*MATERIAL TO PROCESS*.
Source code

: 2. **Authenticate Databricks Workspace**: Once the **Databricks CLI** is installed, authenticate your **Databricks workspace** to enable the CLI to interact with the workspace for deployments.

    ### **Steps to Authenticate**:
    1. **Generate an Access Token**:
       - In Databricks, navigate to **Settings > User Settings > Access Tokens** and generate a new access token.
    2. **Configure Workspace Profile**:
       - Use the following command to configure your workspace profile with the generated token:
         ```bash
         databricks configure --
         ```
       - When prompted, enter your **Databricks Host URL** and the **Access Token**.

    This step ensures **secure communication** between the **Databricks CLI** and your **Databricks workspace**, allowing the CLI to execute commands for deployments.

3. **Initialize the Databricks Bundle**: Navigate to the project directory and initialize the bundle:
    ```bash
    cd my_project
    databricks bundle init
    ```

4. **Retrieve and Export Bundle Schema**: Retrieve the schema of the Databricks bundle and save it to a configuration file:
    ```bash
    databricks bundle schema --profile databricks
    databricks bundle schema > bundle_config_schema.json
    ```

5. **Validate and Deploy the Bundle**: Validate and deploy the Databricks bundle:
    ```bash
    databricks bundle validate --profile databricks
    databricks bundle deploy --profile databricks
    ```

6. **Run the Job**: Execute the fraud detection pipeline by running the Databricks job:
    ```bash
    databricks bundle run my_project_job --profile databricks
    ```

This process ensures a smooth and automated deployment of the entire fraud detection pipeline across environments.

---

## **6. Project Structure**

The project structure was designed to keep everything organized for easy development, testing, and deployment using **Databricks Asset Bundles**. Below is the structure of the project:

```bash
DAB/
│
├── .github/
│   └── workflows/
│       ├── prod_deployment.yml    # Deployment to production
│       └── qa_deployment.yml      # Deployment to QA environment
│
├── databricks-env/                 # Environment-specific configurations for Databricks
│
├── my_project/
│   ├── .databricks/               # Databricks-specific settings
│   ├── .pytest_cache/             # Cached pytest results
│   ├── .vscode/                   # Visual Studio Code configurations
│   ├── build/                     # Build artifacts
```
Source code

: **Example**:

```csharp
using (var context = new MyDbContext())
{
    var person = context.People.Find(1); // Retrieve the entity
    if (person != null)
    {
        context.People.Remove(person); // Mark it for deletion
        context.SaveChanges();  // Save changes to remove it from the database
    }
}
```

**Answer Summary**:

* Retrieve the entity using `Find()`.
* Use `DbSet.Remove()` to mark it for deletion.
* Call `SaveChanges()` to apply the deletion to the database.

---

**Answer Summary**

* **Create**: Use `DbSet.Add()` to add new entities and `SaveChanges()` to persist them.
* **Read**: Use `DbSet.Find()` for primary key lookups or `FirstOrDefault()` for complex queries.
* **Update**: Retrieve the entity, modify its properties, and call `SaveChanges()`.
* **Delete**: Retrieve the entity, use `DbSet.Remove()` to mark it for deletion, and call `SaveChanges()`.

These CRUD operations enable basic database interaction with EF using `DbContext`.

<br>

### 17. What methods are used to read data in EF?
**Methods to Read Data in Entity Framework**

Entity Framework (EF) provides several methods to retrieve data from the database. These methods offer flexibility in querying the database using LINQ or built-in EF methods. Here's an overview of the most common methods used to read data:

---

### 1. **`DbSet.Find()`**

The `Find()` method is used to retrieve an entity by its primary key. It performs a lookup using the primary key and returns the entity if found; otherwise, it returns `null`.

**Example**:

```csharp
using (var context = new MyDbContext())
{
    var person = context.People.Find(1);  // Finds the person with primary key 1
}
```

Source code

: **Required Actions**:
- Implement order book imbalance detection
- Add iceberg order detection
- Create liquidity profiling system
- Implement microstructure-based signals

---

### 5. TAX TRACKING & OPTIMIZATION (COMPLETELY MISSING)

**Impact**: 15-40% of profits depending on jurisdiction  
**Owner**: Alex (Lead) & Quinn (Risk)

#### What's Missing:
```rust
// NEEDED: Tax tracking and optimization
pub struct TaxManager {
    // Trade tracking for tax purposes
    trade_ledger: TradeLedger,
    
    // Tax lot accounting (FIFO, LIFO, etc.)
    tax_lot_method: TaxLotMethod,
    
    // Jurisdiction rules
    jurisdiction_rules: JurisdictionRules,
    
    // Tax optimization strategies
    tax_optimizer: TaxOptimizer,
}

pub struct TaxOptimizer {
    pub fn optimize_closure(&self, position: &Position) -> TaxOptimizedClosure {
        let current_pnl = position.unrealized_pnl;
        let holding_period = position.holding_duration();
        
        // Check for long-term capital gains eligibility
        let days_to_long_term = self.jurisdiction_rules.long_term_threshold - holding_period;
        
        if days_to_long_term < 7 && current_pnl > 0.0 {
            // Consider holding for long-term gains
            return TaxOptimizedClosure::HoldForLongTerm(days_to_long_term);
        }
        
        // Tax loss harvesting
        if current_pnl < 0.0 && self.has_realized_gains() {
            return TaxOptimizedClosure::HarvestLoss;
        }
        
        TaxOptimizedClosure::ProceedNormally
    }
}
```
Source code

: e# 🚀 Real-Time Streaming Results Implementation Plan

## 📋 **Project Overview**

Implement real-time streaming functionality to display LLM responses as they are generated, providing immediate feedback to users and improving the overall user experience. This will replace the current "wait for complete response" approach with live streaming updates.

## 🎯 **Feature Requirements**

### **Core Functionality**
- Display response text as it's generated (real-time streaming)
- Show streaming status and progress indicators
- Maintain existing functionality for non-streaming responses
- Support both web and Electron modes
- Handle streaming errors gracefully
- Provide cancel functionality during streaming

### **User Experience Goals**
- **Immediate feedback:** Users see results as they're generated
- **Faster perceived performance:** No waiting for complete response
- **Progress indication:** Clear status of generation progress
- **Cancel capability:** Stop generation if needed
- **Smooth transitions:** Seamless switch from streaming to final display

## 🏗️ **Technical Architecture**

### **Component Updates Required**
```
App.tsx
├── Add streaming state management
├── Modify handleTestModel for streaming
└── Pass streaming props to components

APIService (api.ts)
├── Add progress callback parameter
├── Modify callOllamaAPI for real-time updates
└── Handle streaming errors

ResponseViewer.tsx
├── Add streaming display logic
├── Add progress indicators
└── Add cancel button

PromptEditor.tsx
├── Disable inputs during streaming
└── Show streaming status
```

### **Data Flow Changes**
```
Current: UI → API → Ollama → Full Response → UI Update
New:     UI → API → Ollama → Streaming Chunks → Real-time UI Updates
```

*EXERCISE*.
The output should be exactly the lines from the one containing "- **Progress indication:**" to the final line of the listing above, inclusive.

*SOLUTION TO THE EXERCISE*.
- **Progress indication:** Clear status of generation progress
- **Cancel capability:** Stop generation if needed
- **Smooth transitions:** Seamless switch from streaming to final display

## 🏗️ **Technical Architecture**

### **Component Updates Required**
```
App.tsx
├── Add streaming state management
├── Modify handleTestModel for streaming
└── Pass streaming props to components

APIService (api.ts)
├── Add progress callback parameter
├── Modify callOllamaAPI for real-time updates
└── Handle streaming errors

ResponseViewer.tsx
├── Add streaming display logic
├── Add progress indicators
└── Add cancel button

PromptEditor.tsx
├── Disable inputs during streaming
└── Show streaming status
```

### **Data Flow Changes**
```
Current: UI → API → Ollama → Full Response → UI Update
New:     UI → API → Ollama → Streaming Chunks → Real-time UI Updates
```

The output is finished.